REQUIRED WORK:
All records, exactly as written, minus the pictures: copy them out.

┌─ MATERIAL FOR THE TASK

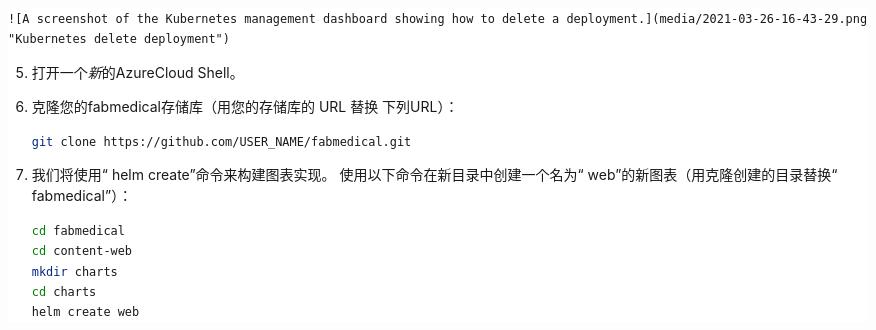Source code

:     ![A screenshot of the Kubernetes management dashboard showing how to delete a deployment.](media/2021-03-26-16-43-29.png "Kubernetes delete deployment")

5.  打开一个*新*的AzureCloud Shell。

6.  克隆您的fabmedical存储库（用您的存储库的 URL 替换 下列URL）：

    ```bash
    git clone https://github.com/USER_NAME/fabmedical.git
    ```

7.  我们将使用“ helm create”命令来构建图表实现。 使用以下命令在新目录中创建一个名为“ web”的新图表（用克隆创建的目录替换“ fabmedical”）：

    ```bash
    cd fabmedical
    cd content-web
    mkdir charts
    cd charts
    helm create web
    ```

└─

OUTPUT OF THE EXERCISE:
Source code

:     ![A screenshot of the Kubernetes management dashboard showing how to delete a deployment.](media/2021-03-26-16-43-29.png "Kubernetes delete deployment")

5.  打开一个*新*的AzureCloud Shell。

6.  克隆您的fabmedical存储库（用您的存储库的 URL 替换 下列URL）：

    ```bash
    git clone https://github.com/USER_NAME/fabmedical.git
    ```

7.  我们将使用“ helm create”命令来构建图表实现。 使用以下命令在新目录中创建一个名为“ web”的新图表（用克隆创建的目录替换“ fabmedical”）：

    ```bash
    cd fabmedical
    cd content-web
    mkdir charts
    cd charts
    helm create web
    ```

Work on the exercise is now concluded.